I have many subdirectories in my main directory and would like to write a script to unzip and convert all the files within it. If possible, I would also like to combine all the CSV within a single directory into a single CSV. But more importantly, I need help with my nested loop.
import gzip
import csv
import os
subdirlist = os.listdir('/home/user/Desktop/testloop')
subtotal = len(subdirlist)
subcounter = 0
for dirlist in subdirlist:
print "Working On " + dirlist
total = len(dirlist)
counter = 0
for dir in dirlist:
print "Working On " + dir
f = gzip.open('/' + str(subdirlist) + '/' + dir, 'rb')
file_content = f.read()
f.close()
print "25% Complete"
filename = '/' + str(subdirlist) + '/temp.txt'
target = open(filename, 'w')
target.write(file_content)
target.close()
print "50% Complete!"
csv_file = '/' + str(subdirlist) + '/' + str(dir) + '.csv'
in_txt = csv.reader(open(filename, "rb"), delimiter = '\t')

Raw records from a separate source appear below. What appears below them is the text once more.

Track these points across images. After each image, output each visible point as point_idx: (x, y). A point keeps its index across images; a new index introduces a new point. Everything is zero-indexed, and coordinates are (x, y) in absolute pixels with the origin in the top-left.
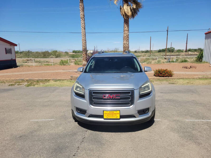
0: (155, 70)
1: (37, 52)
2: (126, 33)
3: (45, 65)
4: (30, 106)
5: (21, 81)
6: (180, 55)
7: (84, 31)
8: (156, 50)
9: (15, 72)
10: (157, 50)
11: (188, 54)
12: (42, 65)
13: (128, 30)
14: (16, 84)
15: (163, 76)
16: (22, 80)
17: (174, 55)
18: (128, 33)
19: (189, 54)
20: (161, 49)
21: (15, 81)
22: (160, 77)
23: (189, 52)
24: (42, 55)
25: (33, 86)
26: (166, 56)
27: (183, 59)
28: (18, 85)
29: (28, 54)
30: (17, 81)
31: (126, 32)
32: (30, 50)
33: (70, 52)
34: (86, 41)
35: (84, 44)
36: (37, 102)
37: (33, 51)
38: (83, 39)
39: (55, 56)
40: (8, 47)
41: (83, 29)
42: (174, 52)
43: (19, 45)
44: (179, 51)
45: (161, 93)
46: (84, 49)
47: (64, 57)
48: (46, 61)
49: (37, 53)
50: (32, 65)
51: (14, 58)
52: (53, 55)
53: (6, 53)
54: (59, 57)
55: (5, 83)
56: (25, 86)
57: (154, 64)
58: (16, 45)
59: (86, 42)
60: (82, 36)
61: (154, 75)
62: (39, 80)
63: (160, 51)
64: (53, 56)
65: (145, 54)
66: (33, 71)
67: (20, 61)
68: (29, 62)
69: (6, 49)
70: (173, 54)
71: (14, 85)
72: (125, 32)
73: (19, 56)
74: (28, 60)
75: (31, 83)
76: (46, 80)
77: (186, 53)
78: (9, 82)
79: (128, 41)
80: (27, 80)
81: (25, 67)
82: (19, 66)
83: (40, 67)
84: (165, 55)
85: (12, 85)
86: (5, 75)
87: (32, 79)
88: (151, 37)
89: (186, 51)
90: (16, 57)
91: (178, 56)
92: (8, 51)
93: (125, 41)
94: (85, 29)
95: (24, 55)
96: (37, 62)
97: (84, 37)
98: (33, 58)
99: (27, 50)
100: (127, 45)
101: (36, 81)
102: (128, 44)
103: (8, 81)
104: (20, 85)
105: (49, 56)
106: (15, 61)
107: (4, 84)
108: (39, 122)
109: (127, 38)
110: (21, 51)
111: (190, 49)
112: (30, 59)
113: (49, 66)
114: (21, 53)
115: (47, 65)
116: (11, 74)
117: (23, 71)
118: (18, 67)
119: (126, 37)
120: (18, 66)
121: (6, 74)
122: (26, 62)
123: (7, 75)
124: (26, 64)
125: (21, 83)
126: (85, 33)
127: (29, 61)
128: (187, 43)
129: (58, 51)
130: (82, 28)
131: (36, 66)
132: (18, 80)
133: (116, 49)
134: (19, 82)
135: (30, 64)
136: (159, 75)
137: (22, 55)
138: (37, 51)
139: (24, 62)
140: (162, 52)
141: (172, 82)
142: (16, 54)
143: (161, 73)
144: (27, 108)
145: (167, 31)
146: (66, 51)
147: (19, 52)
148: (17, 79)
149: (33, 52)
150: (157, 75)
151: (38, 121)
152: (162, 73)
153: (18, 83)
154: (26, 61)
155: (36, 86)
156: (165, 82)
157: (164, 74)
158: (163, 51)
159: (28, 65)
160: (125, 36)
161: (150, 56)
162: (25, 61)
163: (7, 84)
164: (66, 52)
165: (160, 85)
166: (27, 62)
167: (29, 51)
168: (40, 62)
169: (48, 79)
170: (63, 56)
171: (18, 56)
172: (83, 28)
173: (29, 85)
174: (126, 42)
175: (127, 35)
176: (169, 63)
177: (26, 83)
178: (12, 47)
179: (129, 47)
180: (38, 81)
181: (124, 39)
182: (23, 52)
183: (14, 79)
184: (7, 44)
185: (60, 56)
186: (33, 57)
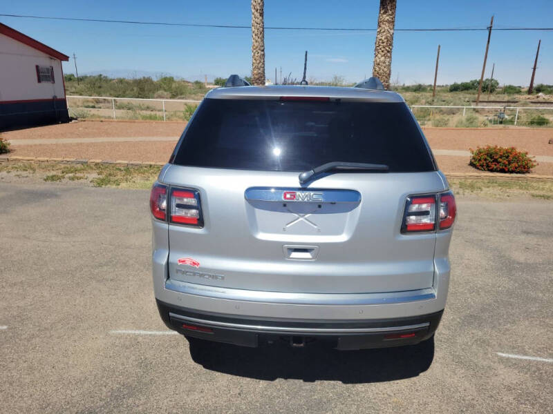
0: (475, 150)
1: (120, 79)
2: (384, 32)
3: (145, 118)
4: (106, 264)
5: (79, 166)
6: (517, 102)
7: (258, 21)
8: (444, 85)
9: (63, 135)
10: (447, 86)
11: (536, 100)
12: (137, 118)
13: (393, 22)
14: (67, 176)
15: (502, 171)
16: (83, 163)
17: (498, 100)
18: (392, 31)
19: (541, 99)
20: (459, 83)
21: (63, 166)
22: (492, 171)
23: (540, 94)
24: (135, 89)
25: (114, 186)
26: (477, 105)
27: (535, 116)
28: (72, 179)
29: (97, 85)
30: (69, 166)
31: (386, 27)
32: (104, 75)
33: (209, 84)
34: (263, 51)
35: (258, 61)
36: (128, 247)
37: (110, 77)
38: (256, 44)
39: (168, 93)
40: (44, 61)
41: (257, 15)
42: (494, 93)
43: (75, 58)
44: (510, 90)
45: (527, 233)
46: (257, 77)
47: (193, 96)
48: (146, 106)
49: (121, 81)
50: (109, 117)
51: (60, 96)
52: (165, 90)
53: (39, 81)
54: (179, 96)
55: (34, 170)
56: (92, 184)
57: (456, 126)
58: (66, 58)
59: (264, 55)
60: (254, 35)
61: (472, 164)
62: (132, 165)
63: (455, 88)
64: (165, 93)
65: (416, 94)
66: (113, 136)
67: (78, 104)
68: (100, 108)
69: (37, 67)
70: (492, 98)
71: (59, 178)
72: (383, 26)
73: (76, 88)
74: (98, 102)
75: (110, 175)
76: (151, 166)
77: (530, 96)
78: (45, 168)
79: (389, 54)
80: (96, 164)
81: (90, 122)
82: (76, 119)
83: (131, 122)
84: (474, 102)
85: (53, 178)
86: (35, 145)
87: (110, 161)
88: (439, 47)
89: (530, 91)
90: (65, 90)
91: (512, 104)
92: (44, 75)
93: (379, 56)
94: (262, 15)
95: (89, 86)
96: (123, 108)
97: (259, 40)
98: (111, 95)
99: (96, 74)
100: (386, 69)
101: (122, 168)
102: (390, 65)
103: (43, 165)
104: (76, 181)
105: (153, 93)
106: (64, 101)
107: (31, 175)
108: (140, 339)
109: (386, 47)
110: (79, 75)
111: (542, 86)
112: (105, 99)
113: (156, 123)
114: (81, 80)
115: (151, 118)
116: (53, 141)
117: (87, 135)
118: (73, 121)
119: (385, 44)
120: (71, 119)
121: (38, 141)
122: (94, 107)
123: (40, 145)
124: (94, 111)
125: (78, 175)
126: (263, 28)
127: (101, 105)
128: (535, 69)
129: (175, 79)
130: (253, 11)
131: (121, 120)
132: (72, 162)
133: (336, 78)
134: (75, 169)
135: (103, 112)
136: (488, 166)
137: (81, 86)
138: (121, 76)
139: (87, 107)
140: (462, 90)
141: (542, 193)
142: (67, 84)
143: (496, 160)
144: (96, 271)
145: (490, 29)
146: (199, 80)
147: (76, 76)
148: (68, 159)
149: (111, 80)
150: (482, 166)
151: (139, 335)
152: (500, 160)
153: (72, 172)
154: (92, 102)
155: (124, 185)
156: (515, 191)
157: (507, 163)
158: (465, 88)
159: (99, 117)
160: (383, 38)
161: (433, 101)
162: (91, 104)
163: (40, 174)
164: (197, 83)
165: (506, 200)
166: (96, 106)
167: (101, 75)
168: (129, 109)
169: (158, 163)
170: (190, 93)
171: (74, 90)
172: (257, 11)
173: (103, 180)
174: (383, 58)
175: (386, 38)
176: (501, 126)
177: (94, 175)
178: (54, 63)
179: (389, 74)
180: (128, 170)
181: (376, 50)
182: (86, 77)
183: (60, 159)
184: (42, 53)
185: (181, 94)
186: (112, 92)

out_csv = csv.writer(open(csv_file, 'wb'))
out_csv.writerows(in_txt)
os.remove(filename)
os.remove('/' + str(subdirlist) + '/' + dir)
counter+=1
print str(counter) + "/" + str(total) + " " + str(dir) + " Complete!"
print "SubDirectory Converted!"
print str(subcounter) + "/" + str(subtotal) + " " + str(subdirlist) + " Complete!"
subcounter+=1
print "All Files Converted!"
Thanks in advance
To get lists of files and subdirectories, you can use os.walk
. Below is an implementation I wrote to get all files (optionally, of certain type(s)) in arbitrarily nested subdirectories:
from os import walk, sep
from functools import reduce # in Python 3.x only
def get_filelist(root, extensions=None):
"""Return a list of files (path and name) within a supplied root directory.
To filter by extension(s), provide a list of strings, e.g.
get_filelist(root, ["zip", "csv"])
"""
return reduce(lambda x, y: x+y,
[[sep.join([item[0], name]) for name in item[2]
if (extensions is None or
name.split(".")[-1] in extensions)]
for item in walk(root)])